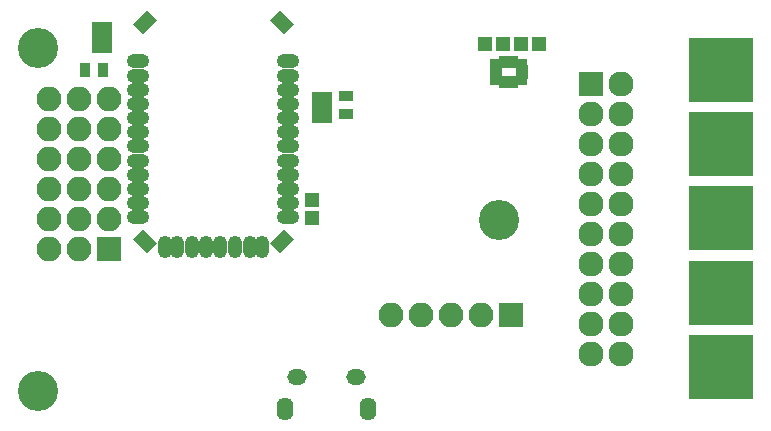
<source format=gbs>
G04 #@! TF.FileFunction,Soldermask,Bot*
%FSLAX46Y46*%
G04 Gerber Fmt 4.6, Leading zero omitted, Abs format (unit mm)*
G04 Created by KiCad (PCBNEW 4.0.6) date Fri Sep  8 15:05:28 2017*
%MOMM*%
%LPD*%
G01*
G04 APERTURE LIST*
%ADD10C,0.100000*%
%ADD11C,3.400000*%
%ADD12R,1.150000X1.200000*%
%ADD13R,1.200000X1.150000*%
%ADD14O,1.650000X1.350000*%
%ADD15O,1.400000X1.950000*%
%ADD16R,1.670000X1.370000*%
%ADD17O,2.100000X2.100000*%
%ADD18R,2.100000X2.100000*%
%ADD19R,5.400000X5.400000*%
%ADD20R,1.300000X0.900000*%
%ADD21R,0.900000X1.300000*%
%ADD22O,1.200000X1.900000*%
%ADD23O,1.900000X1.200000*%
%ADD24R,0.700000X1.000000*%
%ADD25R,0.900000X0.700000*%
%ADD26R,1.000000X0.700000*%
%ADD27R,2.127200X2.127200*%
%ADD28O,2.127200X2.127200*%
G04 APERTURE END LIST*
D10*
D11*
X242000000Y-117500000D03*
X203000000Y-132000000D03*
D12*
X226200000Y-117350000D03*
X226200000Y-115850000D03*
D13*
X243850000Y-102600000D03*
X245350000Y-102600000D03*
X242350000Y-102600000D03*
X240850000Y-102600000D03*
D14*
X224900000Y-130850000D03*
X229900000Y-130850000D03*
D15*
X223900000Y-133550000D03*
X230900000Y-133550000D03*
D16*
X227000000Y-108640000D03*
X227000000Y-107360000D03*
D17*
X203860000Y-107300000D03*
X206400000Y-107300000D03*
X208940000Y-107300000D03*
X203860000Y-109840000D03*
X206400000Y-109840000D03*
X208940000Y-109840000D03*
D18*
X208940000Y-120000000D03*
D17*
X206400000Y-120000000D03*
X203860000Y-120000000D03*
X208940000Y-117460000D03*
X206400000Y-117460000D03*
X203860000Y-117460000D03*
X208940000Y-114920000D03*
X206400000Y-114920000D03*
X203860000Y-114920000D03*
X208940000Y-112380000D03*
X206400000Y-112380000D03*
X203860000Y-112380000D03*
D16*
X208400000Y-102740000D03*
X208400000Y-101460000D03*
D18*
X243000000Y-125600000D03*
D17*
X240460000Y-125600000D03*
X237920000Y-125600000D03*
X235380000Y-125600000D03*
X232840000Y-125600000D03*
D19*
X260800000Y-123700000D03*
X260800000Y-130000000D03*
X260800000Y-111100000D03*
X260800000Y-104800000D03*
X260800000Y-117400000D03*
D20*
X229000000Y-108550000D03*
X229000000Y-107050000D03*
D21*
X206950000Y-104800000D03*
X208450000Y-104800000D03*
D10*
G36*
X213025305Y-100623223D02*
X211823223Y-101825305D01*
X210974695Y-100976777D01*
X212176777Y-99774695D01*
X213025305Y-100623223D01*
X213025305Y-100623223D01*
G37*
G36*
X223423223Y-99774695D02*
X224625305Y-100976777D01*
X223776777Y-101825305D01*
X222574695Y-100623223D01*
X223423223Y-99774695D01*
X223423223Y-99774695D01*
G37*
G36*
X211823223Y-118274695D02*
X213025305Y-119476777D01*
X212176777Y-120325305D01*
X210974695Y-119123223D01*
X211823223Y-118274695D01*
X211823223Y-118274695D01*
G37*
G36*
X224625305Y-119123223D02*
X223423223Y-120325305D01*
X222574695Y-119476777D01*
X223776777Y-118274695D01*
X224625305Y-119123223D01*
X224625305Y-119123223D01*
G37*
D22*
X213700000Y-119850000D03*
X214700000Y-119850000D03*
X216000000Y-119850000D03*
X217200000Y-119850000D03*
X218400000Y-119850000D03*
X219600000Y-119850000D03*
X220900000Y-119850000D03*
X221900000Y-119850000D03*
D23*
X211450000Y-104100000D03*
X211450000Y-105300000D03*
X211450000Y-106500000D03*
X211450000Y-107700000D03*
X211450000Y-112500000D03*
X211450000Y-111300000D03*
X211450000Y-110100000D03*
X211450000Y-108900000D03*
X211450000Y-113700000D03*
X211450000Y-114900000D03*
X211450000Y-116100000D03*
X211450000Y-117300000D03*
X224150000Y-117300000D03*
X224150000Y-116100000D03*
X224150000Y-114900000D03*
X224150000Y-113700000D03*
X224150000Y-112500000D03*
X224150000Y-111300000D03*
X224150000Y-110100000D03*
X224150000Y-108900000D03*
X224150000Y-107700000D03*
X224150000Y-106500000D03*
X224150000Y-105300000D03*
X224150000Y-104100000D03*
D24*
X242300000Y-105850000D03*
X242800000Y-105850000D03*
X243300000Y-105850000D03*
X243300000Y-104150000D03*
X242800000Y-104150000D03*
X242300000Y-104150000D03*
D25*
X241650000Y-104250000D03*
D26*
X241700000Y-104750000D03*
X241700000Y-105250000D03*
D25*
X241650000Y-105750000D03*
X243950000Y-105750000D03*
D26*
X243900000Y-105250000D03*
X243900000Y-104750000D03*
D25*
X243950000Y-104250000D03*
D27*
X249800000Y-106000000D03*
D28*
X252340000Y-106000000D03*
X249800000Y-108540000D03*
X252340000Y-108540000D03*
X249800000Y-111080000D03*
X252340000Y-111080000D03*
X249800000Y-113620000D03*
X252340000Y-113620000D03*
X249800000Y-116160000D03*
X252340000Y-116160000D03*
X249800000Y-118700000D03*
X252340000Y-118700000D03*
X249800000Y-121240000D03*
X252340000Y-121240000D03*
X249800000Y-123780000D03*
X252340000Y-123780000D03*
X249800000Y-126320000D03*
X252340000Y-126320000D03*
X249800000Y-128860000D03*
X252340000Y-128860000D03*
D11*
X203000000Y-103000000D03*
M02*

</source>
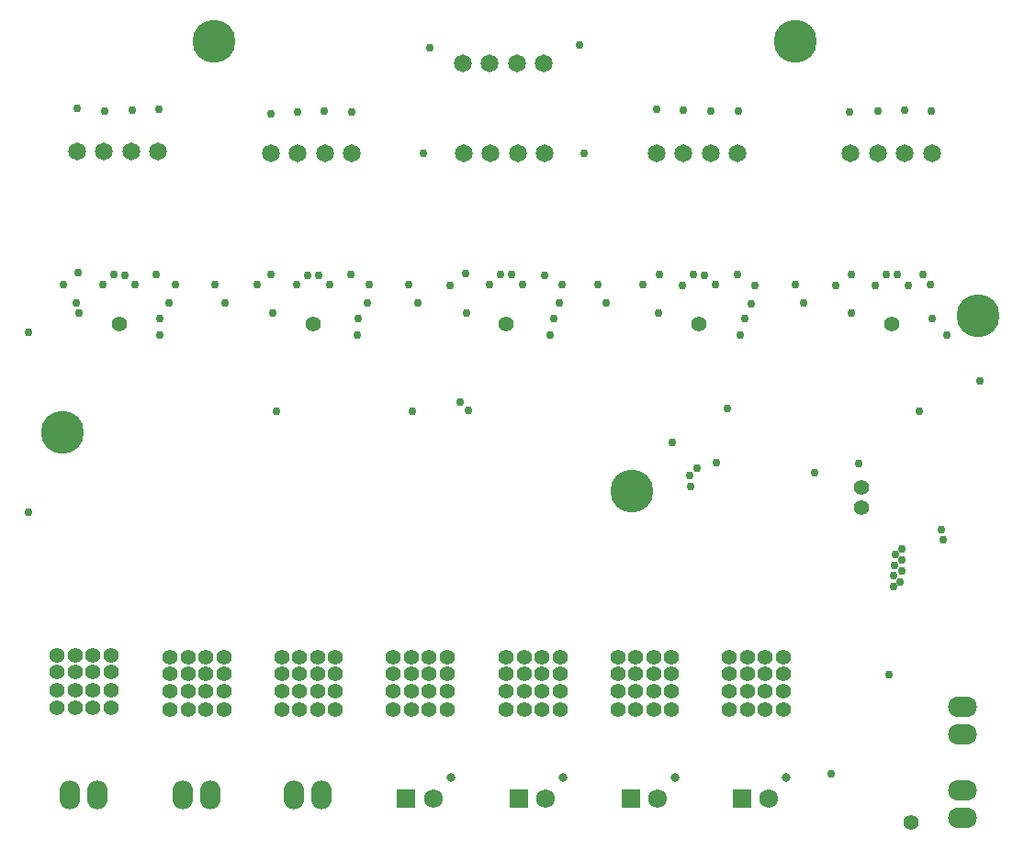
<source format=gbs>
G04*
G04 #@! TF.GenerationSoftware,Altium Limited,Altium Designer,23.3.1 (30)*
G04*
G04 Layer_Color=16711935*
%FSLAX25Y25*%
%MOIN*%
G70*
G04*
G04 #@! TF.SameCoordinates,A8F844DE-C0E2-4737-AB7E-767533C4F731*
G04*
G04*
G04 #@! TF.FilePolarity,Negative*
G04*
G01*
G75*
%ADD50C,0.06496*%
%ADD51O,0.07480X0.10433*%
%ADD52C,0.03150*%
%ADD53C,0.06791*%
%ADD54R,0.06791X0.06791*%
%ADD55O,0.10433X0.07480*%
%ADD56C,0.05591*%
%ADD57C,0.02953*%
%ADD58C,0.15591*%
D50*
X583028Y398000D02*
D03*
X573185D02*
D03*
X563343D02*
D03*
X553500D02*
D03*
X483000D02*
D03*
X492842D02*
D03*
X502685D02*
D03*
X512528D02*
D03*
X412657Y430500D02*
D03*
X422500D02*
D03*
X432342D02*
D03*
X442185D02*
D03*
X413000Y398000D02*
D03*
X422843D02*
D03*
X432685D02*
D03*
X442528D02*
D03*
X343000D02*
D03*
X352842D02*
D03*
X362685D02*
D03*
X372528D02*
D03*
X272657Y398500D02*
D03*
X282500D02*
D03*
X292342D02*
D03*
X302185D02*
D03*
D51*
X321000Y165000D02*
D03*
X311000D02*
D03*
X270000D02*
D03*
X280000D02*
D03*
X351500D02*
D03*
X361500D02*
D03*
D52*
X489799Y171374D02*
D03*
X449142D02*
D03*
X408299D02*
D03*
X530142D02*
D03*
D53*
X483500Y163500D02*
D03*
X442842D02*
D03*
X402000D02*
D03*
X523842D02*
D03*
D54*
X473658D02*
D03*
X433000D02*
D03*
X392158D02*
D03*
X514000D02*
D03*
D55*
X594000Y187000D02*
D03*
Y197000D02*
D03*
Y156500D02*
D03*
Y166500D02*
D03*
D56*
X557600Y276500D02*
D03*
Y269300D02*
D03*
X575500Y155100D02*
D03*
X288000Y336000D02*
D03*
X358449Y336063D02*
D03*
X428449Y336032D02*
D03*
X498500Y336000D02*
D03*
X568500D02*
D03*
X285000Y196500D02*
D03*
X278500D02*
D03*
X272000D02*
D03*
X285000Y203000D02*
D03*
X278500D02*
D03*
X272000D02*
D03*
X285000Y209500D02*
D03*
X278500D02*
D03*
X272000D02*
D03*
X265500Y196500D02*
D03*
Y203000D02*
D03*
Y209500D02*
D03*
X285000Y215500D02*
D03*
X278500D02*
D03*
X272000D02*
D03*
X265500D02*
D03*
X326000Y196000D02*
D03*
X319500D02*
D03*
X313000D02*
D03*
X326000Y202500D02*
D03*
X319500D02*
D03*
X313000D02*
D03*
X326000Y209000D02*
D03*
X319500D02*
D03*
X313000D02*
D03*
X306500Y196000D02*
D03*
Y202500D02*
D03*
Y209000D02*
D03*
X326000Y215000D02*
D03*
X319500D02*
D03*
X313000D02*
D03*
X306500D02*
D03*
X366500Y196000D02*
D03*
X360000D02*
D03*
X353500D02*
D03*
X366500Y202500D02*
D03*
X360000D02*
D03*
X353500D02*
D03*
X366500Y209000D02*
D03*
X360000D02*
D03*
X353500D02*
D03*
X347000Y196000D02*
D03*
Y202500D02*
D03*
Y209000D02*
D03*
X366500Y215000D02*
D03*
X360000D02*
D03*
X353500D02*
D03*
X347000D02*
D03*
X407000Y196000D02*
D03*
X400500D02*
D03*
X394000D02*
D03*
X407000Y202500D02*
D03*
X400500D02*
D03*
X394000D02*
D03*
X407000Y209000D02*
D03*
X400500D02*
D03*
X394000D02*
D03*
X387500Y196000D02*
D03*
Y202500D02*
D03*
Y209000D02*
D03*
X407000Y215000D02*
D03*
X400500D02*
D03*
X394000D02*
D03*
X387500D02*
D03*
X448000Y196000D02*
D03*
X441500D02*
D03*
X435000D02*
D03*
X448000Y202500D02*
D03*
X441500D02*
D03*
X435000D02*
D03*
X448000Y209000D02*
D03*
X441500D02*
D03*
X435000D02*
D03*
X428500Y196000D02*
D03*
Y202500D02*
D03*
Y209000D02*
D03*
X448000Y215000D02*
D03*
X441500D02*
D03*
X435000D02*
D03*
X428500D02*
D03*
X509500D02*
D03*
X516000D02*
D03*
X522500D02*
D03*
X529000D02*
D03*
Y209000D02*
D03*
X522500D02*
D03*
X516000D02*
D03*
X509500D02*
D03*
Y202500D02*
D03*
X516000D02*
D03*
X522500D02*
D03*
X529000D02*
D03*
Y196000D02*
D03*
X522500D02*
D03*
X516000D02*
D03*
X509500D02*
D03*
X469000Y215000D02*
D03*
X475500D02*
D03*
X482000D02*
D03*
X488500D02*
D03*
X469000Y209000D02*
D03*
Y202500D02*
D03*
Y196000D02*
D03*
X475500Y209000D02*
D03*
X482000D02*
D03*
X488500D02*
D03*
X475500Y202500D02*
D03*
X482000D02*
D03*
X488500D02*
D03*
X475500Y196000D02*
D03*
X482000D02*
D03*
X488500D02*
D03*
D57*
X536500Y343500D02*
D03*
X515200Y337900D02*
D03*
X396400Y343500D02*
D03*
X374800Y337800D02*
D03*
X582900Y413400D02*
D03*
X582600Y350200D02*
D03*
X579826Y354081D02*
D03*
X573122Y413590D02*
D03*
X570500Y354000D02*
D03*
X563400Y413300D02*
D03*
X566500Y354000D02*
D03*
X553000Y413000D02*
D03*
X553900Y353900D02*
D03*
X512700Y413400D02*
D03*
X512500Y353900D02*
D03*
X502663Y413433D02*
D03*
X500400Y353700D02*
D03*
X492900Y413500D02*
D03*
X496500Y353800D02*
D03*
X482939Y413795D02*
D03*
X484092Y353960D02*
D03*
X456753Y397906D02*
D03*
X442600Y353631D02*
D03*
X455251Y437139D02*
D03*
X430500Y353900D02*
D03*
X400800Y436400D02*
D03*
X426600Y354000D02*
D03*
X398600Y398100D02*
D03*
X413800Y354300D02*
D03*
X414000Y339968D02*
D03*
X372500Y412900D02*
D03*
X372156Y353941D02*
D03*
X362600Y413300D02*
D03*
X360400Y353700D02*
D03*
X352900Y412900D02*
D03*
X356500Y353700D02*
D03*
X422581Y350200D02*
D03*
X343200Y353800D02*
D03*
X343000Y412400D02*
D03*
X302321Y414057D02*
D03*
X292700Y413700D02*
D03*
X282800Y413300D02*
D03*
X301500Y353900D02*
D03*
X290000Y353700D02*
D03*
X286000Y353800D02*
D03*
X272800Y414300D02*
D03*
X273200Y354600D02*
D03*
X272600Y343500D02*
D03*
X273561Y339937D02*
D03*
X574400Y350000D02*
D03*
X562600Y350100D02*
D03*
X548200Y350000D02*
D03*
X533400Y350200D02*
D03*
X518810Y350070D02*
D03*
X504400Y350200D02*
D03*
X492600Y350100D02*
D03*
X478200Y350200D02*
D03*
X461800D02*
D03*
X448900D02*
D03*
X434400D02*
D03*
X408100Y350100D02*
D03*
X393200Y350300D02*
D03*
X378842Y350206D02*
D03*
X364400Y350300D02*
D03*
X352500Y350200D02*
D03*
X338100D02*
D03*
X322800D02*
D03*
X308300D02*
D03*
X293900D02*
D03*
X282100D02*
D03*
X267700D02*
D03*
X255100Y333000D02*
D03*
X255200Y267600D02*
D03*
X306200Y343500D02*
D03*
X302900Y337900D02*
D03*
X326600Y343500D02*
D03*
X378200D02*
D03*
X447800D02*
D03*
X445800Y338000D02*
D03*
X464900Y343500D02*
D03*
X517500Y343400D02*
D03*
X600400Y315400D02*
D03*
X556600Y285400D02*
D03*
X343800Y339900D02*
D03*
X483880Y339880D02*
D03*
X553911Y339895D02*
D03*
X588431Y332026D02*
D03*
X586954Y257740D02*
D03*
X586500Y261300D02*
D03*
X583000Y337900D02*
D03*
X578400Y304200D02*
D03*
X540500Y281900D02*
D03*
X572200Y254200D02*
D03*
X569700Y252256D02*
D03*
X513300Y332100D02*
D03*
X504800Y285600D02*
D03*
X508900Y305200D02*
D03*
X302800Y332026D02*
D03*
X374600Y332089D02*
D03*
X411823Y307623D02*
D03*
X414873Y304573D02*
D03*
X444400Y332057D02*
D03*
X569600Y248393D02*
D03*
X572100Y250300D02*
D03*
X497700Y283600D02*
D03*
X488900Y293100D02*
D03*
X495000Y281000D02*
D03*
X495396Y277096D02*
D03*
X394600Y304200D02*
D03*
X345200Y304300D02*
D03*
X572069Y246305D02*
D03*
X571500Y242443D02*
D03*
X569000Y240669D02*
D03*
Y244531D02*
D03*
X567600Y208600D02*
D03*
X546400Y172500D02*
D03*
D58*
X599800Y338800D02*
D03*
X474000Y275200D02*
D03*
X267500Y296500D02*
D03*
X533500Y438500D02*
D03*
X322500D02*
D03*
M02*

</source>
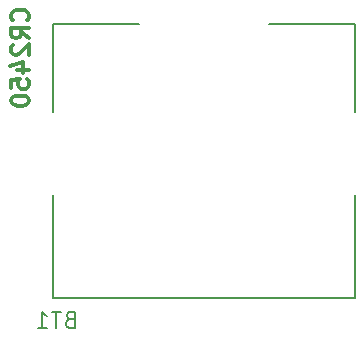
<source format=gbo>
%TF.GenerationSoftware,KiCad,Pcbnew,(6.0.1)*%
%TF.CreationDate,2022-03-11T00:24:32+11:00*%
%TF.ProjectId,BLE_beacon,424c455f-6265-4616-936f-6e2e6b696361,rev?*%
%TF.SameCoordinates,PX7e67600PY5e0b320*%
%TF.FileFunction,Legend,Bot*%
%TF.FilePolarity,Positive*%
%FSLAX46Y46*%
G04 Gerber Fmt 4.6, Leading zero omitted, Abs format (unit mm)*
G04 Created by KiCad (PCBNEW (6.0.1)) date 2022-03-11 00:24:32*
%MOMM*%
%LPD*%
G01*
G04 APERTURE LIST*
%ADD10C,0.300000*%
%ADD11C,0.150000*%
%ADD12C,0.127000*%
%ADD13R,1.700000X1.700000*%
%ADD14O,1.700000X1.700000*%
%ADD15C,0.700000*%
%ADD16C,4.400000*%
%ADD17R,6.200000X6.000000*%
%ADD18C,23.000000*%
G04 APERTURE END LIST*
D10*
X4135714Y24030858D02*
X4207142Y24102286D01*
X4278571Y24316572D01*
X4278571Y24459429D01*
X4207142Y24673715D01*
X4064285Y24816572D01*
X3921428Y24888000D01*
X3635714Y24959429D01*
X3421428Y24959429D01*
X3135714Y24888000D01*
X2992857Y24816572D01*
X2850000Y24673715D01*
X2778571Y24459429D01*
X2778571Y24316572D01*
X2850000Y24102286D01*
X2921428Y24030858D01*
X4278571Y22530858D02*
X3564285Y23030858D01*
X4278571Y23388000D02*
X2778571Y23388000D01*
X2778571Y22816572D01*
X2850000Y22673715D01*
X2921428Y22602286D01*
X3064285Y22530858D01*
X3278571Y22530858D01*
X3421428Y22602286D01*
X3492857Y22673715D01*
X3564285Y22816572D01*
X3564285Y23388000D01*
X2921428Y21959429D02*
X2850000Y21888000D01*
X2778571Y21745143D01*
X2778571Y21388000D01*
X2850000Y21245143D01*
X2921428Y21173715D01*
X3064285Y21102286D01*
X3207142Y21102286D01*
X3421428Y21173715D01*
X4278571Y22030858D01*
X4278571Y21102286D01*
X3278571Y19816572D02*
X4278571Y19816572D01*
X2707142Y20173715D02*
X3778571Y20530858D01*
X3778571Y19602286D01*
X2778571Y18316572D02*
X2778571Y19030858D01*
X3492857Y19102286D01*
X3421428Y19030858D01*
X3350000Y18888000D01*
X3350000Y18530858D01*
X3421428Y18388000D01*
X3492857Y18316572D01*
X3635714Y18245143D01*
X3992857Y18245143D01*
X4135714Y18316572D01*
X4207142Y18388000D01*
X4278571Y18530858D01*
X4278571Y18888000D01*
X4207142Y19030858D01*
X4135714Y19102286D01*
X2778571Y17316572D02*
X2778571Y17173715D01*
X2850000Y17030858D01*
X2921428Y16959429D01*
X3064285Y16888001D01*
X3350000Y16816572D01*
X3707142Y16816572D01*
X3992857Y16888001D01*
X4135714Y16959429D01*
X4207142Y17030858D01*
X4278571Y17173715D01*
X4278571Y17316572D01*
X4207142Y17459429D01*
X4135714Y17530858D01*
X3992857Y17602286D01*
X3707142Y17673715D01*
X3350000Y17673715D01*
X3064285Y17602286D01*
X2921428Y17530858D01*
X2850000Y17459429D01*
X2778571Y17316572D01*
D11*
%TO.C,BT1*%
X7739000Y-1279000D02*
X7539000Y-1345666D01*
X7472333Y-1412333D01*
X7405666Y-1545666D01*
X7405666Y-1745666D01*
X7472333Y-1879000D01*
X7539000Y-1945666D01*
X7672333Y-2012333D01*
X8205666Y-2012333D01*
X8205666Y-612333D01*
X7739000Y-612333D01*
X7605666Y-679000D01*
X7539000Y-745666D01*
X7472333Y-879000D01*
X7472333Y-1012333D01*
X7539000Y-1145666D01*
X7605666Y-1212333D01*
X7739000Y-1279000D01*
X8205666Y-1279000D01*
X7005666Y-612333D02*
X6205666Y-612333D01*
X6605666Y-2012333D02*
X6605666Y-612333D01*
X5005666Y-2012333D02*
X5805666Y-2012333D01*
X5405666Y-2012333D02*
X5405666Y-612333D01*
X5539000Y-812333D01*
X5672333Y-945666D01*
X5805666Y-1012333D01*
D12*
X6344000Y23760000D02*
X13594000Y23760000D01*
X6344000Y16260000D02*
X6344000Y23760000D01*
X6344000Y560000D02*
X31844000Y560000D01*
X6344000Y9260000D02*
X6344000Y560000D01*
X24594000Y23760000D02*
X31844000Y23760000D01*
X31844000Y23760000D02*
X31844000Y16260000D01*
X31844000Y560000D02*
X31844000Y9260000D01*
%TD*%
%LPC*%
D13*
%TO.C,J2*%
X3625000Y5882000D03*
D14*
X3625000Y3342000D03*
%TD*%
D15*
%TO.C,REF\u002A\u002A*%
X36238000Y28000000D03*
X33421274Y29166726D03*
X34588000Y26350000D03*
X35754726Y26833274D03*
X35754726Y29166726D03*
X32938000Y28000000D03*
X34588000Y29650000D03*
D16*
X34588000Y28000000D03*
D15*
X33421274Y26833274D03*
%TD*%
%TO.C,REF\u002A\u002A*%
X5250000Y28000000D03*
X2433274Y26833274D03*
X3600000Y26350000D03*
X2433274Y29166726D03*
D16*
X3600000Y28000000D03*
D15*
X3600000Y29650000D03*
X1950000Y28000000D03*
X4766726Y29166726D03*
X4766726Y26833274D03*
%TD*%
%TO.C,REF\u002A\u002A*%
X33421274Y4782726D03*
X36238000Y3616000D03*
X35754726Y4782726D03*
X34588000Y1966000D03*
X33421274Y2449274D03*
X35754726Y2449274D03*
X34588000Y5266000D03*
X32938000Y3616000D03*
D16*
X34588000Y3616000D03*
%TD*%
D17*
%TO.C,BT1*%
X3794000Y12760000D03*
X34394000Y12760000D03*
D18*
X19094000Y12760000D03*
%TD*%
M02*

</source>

*ABOUT THIS TASK*. Where a line in the material contains "FilePolarity", copy that line.

*YOUR SOLUTION*.
G04 #@! TF.FilePolarity,Negative*
%TF.FilePolarity,Positive*%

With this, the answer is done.